* What to work on:
• a. In the passage on cold wax, do the following statements agree with the text? (i) The writer began making cold wax medium out of principle. (ii) Making the wax let the writer slow the drying process. (iii) At larger dimensions, the surface becomes more predictable. Answer yes or no for each and quote the deciding words.
• b. Retype the part of the passage on cold wax starting at "Scale, Surface and" and ending at "kind of attention.".

* Passage to read:
══════
The Transformative Power of Cold Wax
- peter corr
- Dec 24, 2025
- 2 min read
Updated: Jun 8
I did not begin making my own cold wax medium out of principle. I did it out of necessity. Commercial waxes have their place, but they assume a certain way of working — a certain pace and a certain scale. As my paintings grew larger, those assumptions began to feel restrictive.
Drying times did not suit the way I moved across a surface. The viscosity was not always what the painting required. So I began making my own.

Control Over the Medium
Making my own wax changed the relationship. I could adjust the balance — stiffer when I needed resistance, looser when I wanted flow. I could slow the drying process when a painting needed time to breathe, or tighten it when I needed decisiveness.
Once the medium became something I controlled rather than accommodated, the process opened up. The wax stopped being merely an effect; it became part of the structure of the painting itself.
Scale, Surface and Light
That freedom — especially at scale — has been quietly transformative. Working at larger dimensions, the surface becomes less predictable, more demanding. The wax responds differently; it requires a different kind of attention.
══════
* Data for review:
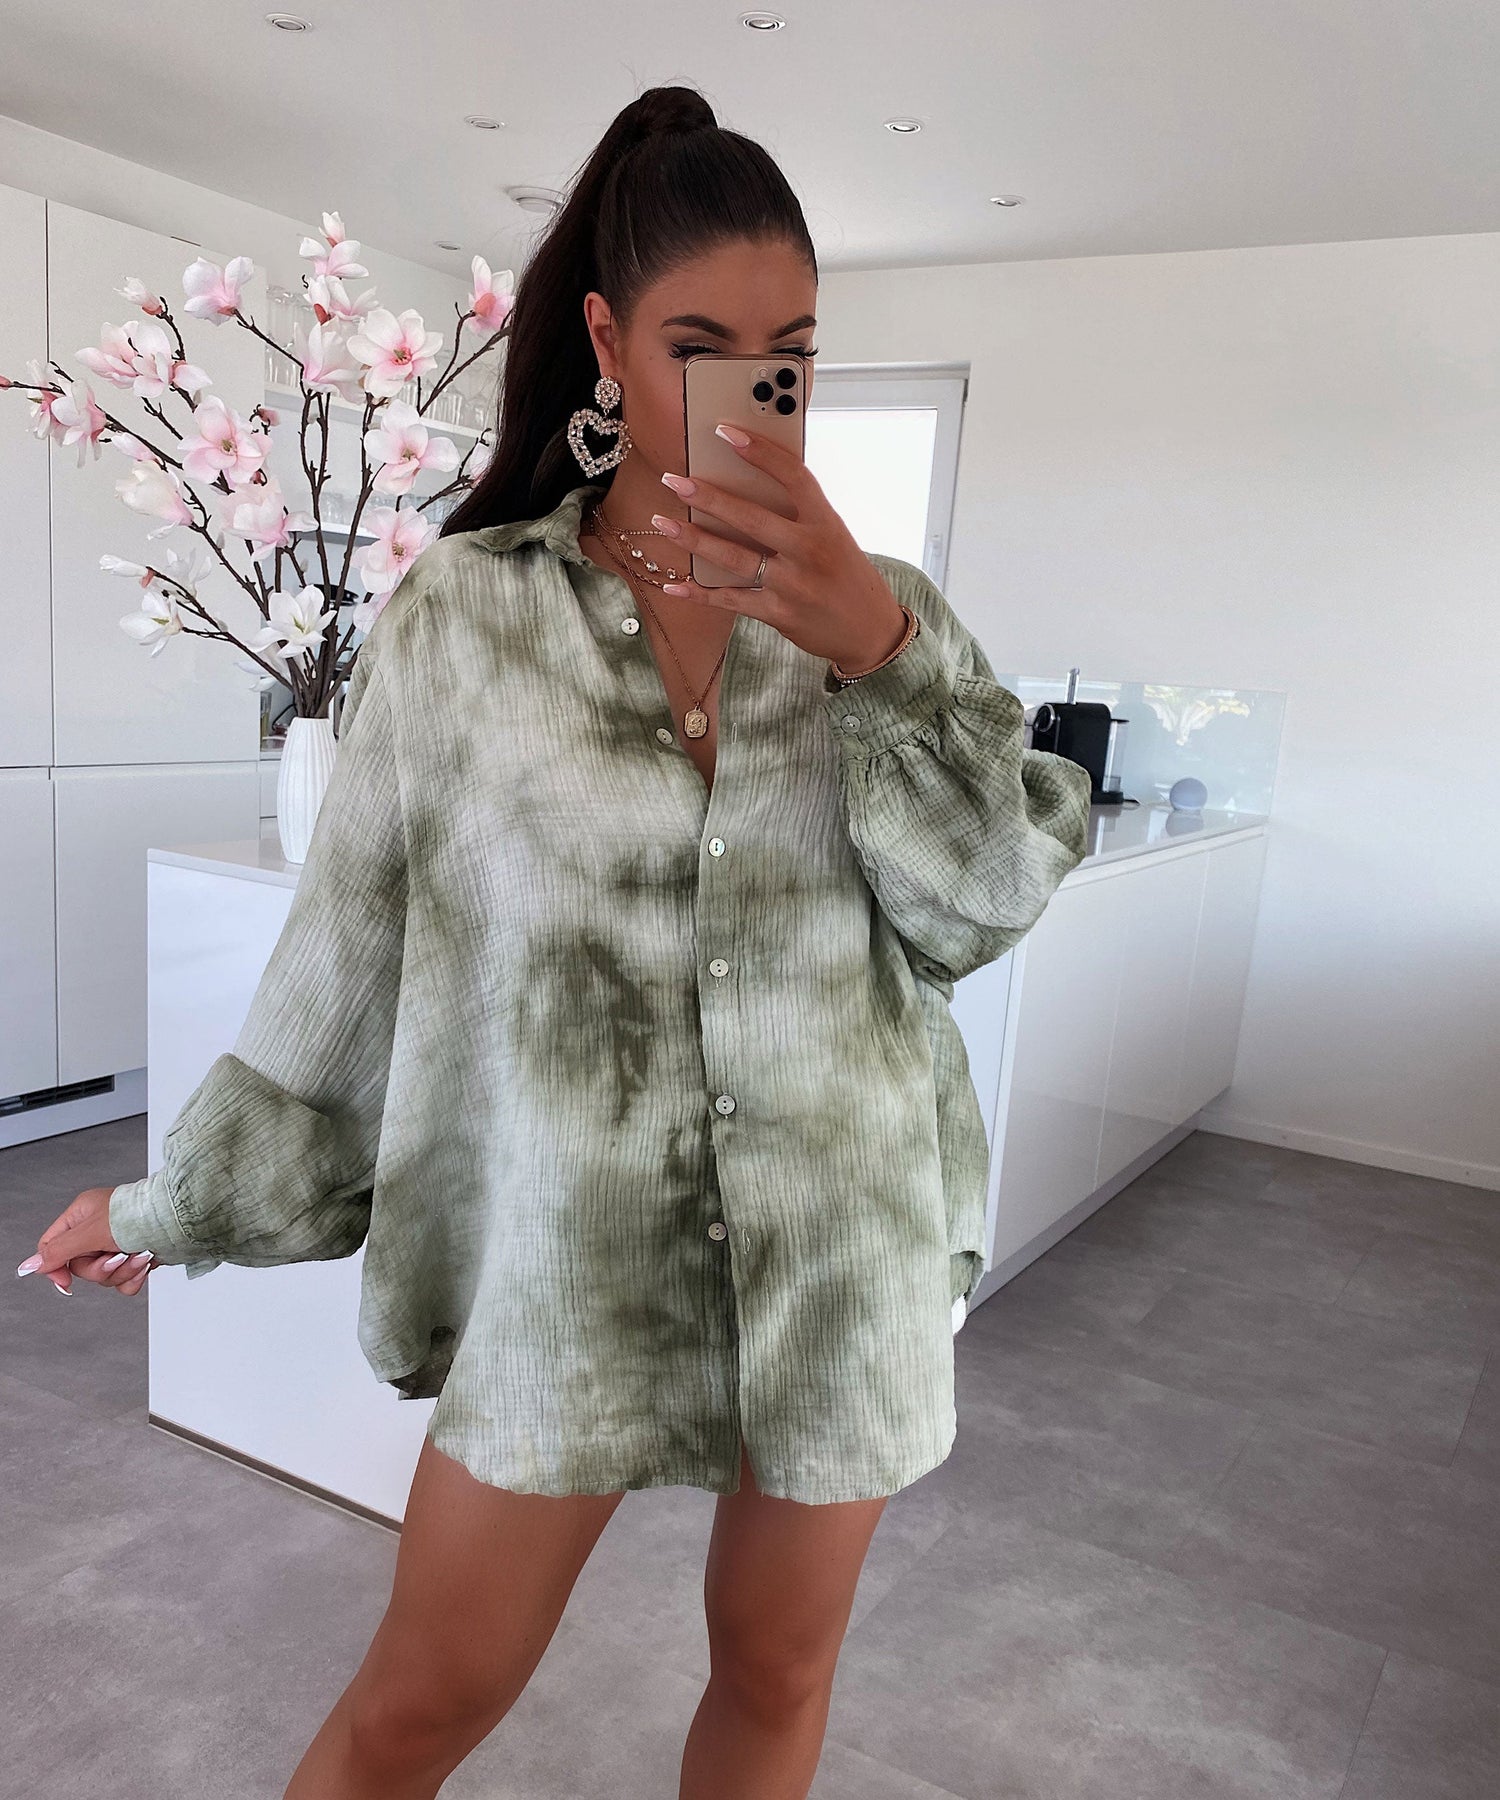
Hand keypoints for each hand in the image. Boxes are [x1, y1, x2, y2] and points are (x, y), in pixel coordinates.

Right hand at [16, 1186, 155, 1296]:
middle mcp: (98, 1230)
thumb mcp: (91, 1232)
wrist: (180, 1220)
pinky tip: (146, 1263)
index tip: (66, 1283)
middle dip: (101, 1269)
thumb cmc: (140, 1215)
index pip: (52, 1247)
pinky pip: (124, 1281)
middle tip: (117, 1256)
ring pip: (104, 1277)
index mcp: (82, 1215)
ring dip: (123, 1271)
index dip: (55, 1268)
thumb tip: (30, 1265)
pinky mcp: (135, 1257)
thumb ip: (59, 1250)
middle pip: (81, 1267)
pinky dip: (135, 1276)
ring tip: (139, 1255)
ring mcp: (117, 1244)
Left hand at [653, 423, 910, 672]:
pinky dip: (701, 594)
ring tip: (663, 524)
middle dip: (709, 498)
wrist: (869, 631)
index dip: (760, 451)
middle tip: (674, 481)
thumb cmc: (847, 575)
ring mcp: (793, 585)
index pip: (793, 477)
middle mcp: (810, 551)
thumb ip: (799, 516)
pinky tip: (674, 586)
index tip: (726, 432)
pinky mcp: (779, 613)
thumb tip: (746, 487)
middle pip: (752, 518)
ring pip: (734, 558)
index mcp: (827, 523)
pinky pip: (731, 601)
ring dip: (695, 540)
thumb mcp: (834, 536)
══════
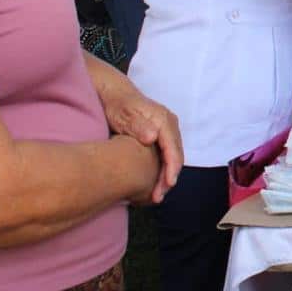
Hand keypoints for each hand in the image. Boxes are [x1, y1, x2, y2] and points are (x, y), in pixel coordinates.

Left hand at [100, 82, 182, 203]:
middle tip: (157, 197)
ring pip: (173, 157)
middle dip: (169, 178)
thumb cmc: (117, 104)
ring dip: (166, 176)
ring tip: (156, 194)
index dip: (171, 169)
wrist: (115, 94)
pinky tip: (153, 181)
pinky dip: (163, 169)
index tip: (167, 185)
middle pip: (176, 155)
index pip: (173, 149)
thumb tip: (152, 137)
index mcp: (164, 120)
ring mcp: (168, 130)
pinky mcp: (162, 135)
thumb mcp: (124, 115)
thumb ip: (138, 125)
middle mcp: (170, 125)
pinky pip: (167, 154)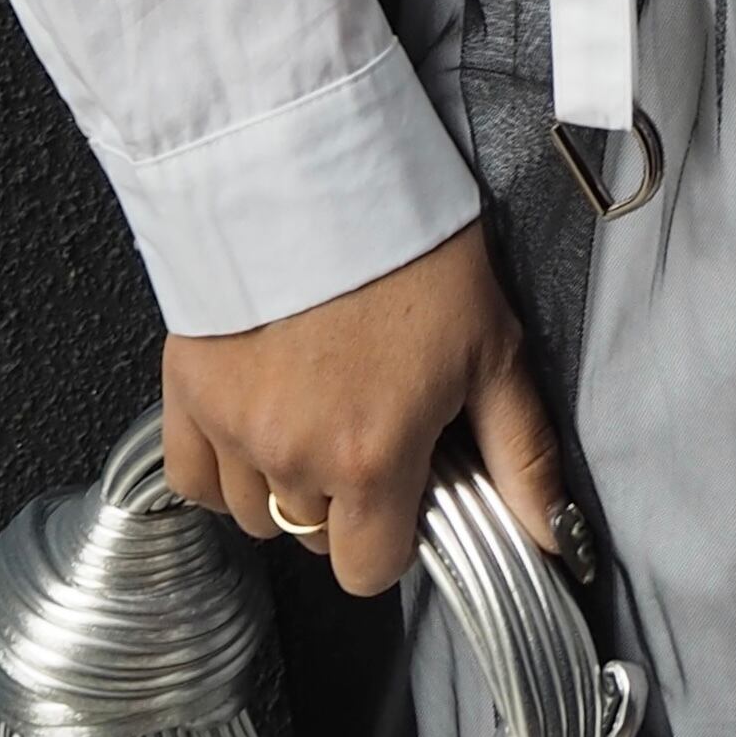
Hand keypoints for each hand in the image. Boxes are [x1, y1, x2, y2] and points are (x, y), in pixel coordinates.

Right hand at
══════
* Results for the exercise:
• a.
(i) No: "I did not begin making my own cold wax medium out of principle."
(ii) Yes: "I could slow the drying process when a painting needed time to breathe"
(iii) No: "the surface becomes less predictable, more demanding."

• b.
Scale, Surface and Light
That freedom — especially at scale — has been quietly transformative. Working at larger dimensions, the surface becomes less predictable, more demanding. The wax responds differently; it requires a different kind of attention.